Concluding our chat, we ask Libreri, Penwarden and Mastilovic what’s ahead for Epic.
“I think we’re going to continue our march towards photorealism,” Penwarden says. “That’s built into Epic’s culture. I’m really interested in continuing to build out the unified toolset to give artists more and better tools that allow them to be successful without worrying about technical details wherever possible.”
Mastilovic says their mission is not only to achieve photorealism, but also to achieve diversity in their data sets, as far as Metahumans is concerned, so that they can “generate pretty much anybody, represent everybody on the planet, which is incredibly difficult.”
“And then we want to enable people to become a Metahuman,” he adds. “Hopefully, in the future, we can enable people to capture a few images on future devices and become a Metahuman. But ultimately we would also like to model behaviours and I think that will provide a very interesting immersion in this virtual world, if you’re surrounded with characters which are actually not like NPCs but agents with some sense of intelligence. That would be quite amazing.”

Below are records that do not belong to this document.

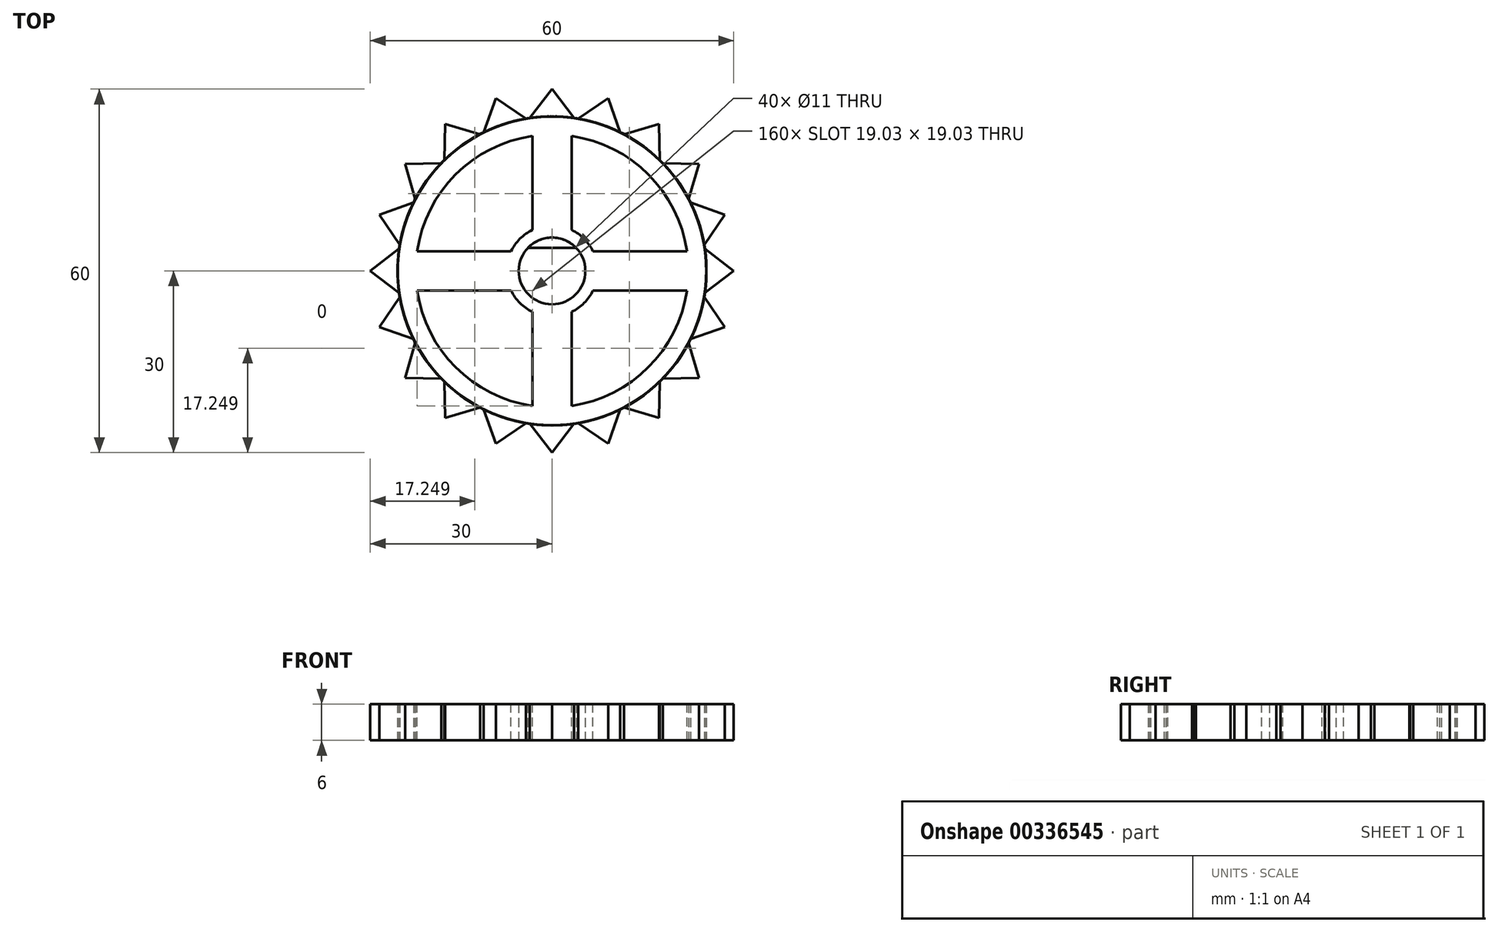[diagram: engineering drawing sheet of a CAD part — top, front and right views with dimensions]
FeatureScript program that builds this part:
annotation { "Feature Type Name" : "Feature", "Feature Type Description" : "" }
export const myFeature = defineFeature(function(context is Context, id is Id, definition is map)
    precondition{}
    {
        {
            var Q0;
            Q0=qCreatedBy(makeId("Top.planeOp"),FACE);
            var sketch = newSketch(context, id + "F0", { "sketchPlane" : qUnion([Q0])});
            skCircle(sketch, "E0", {"center": v(0, 0) * mm, "radius": 5.5 * mm});
            skCircle(sketch, "E1", {"center": v(0, 0) * mm, "radius": 25.5 * mm});
            skCircle(sketch, "E2", {"center": v(0, 0) * mm, "radius": 30 * mm});
            skLineSegment(sketch, "E3", {"start": v(-4, 3.77) * mm, "end": v(4, 3.77) * mm});
            skLineSegment(sketch, "E4", {"start": v(0, 30) * mm, "end": v(-3.65, 25.24) * mm});
            skLineSegment(sketch, "E5", {"start": v(0, 30) * mm, "end": v(3.65, 25.24) * mm});
            skSolve(sketch);
        }
        {
            var Q0;
            {var subQ0=sQuery(id+"F0.wireOp",EDGE,"E3");var subQ1=sQuery(id+"F0.wireOp",EDGE,"E0");var subQ2=makeQuery(id+"F0.imprint","INTERSECT",VERTEX,{"disambiguationData":[OD(0.0)],"derivedFrom":[subQ1,subQ0]});Q0=makeQuery(id+"F0.imprint","IMPRINT",FACE,{"disambiguationData":[TD([[makeQuery(id+"F0.imprint","IMPRINT",EDGE,{"disambiguationData":[TD([[subQ2,1.0]])],"derivedFrom":subQ1}),-1.0]])]});}
            var Q1;
            {var subQ0=sQuery(id+"F0.wireOp",EDGE,"E4");Q1=makeQuery(id+"F0.imprint","IMPRINT",FACE,{"disambiguationData":[TD([[makeQuery(id+"F0.imprint","IMPRINT",EDGE,{"derivedFrom":subQ0}),1.0]])]});}
            extrude(context, id + "F1", {"entities" : qUnion([Q0, Q1]), "depth" : 6 * mm});
        }
        {
            var Q0;
            Q0=qCreatedBy(makeId("Right.planeOp"),FACE);
            var sketch = newSketch(context, id + "F2", { "sketchPlane" : qUnion([Q0])});
            skLineSegment(sketch, "E6", {"start": v(0, 0) * mm, "end": v(0, 18.83) * mm});
            skSolve(sketch);
        }
        {
            var Q0;
            Q0=makeQuery(id+"F1.opExtrude","SWEPT_BODY",BODY,{"disambiguationData":[OSD([sQuery(id+"F0.wireOp",EDGE,"E0"),sQuery(id+"F0.wireOp",EDGE,"E1"),sQuery(id+"F0.wireOp",EDGE,"E4"),sQuery(id+"F0.wireOp",EDGE,"E5")])]});
            var Q1;
            Q1=sQuery(id+"F2.wireOp",EDGE,"E6");
            circularPattern(context, id + "F3", {"entities" : qUnion([Q0]), "axis" : qUnion([Q1]), "angle" : 360 * degree, "instanceCount" : 20, "equalSpace" : true});
        }
        {
            var Q0;
            {var subQ0=sQuery(id+"F0.wireOp",EDGE,"E3");Q0=makeQuery(id+"F0.imprint","IMPRINT",FACE,{"disambiguationData":[TD([[makeQuery(id+"F0.imprint","IMPRINT",EDGE,{"derivedFrom":subQ0}),1.0]])]});}
            extrude(context, id + "F4", {"entities" : qUnion([Q0]), "depth" : 6 * mm});
        }
        {
            var Q0;
            Q0=makeQuery(id+"F3.opPattern","COPY",FACE,{"derivedFrom":makeQuery(id+"F1.opExtrude","CAP_FACE",FACE,{"disambiguationData":[OSD([sQuery(id+"F0.wireOp",EDGE,"E0"),sQuery(id+"F0.wireOp",EDGE,"E1"),sQuery(id+"F0.wireOp",EDGE,"E4"),sQuery(id+"F0.wireOp",EDGE,"E5")])],"isStart":false}),"instanceName":"16"});
            var sketch = newSketch(context, id + "F5", { "sketchPlane" : qUnion([Q0])});
            skCircle(sketch, "E7", {"center": v(0, 0) * mm, "radius": 7.5 * mm});
            skCircle(sketch, "E8", {"center": v(0, 0) * mm, "radius": 22.5 * mm});
            skLineSegment(sketch, "E9", {"start": v(-22.27, 3.24) * mm, "end": v(-6.77, 3.24) * mm});
            skLineSegment(sketch, "E10", {"start": v(-22.27, -3.24) * mm, "end": v(-6.77, -3.24) * mm});
            skLineSegment(sketch, "E11", {"start": v(-3.24, 6.77) * mm, "end": v(-3.24, 22.27) * mm});
            skLineSegment(sketch, "E12", {"start": v(3.24, 6.77) * mm, "end": v(3.24, 22.27) * mm});
            skLineSegment(sketch, "E13", {"start": v(6.77, 3.24) * mm, "end": v(22.27, 3.24) * mm});
            skLineSegment(sketch, "E14", {"start": v(6.77, -3.24) * mm, "end": v(22.27, -3.24) * mm});
            skLineSegment(sketch, "E15", {"start": v(-3.24, -6.77) * mm, "end": v(-3.24, -22.27) * mm});
            skLineSegment(sketch, "E16", {"start": v(3.24, -6.77) * mm, "end": v(3.24, -22.27) * mm});
            skSolve(sketch);
        }
        {
            var Q0;
            {var subQ0=sQuery(id+"F5.wireOp",EDGE,"E12");Q0=makeQuery(id+"F5.imprint","IMPRINT",FACE,{"disambiguationData":[TD([[makeQuery(id+"F5.imprint","IMPRINT",EDGE,{"derivedFrom":subQ0}),-1.0]])]});}
            var Q1;
            {var subQ0=sQuery(id+"F5.wireOp",EDGE,"E10");Q1=makeQuery(id+"F5.imprint","IMPRINT",FACE,{"disambiguationData":[TD([[makeQuery(id+"F5.imprint","IMPRINT",EDGE,{"derivedFrom":subQ0}),-1.0]])]});}
            var Q2;
            {var subQ0=sQuery(id+"F5.wireOp",EDGE,"E14");Q2=makeQuery(id+"F5.imprint","IMPRINT",FACE,{"disambiguationData":[TD([[makeQuery(id+"F5.imprint","IMPRINT",EDGE,{"derivedFrom":subQ0}),-1.0]])]});}
            var Q3;
            {var subQ0=sQuery(id+"F5.wireOp",EDGE,"E9");Q3=makeQuery(id+"F5.imprint","IMPRINT",FACE,{"disambiguationData":[TD([[makeQuery(id+"F5.imprint","IMPRINT",EDGE,{"derivedFrom":subQ0}),1.0]])]});}
            extrude(context, id + "F6", {"entities" : qUnion([Q0, Q1, Q2, Q3]), "operationType" : NewBodyOperationType.REMOVE, "oppositeDirection" : true, "depth" : 6 * mm});
        }
    });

This, of course, loops back to Epic’s vision for the metaverse, which was at the core of its GDC showcase. As Saxs Persson told us: “The metaverse needs human inhabitants. And part of this keynote was to show how these things are converting into a single story.”
But that’s not all, as Libreri points out: “On the metaverse ecosystem side of things, I want to start experimenting with entertainment that is not just regular video games. I think that [there’s] potential to entertain millions of people in ways they’ve never seen before, because it’s a virtual world, it’s huge. The concerts we did with Travis Scott and Ariana Grande were just the tip of the iceberg on what’s possible.
“We want to be able to have players get closer to the stars that they care about in a way that their interactions are meaningful. Bringing music into the virtual universe is going to be really cool. I just think there’s a whole infinite amount of possibilities and we just want to make sure that the actual underlying engine is capable of, you know, not being a glass ceiling to people’s dreams.”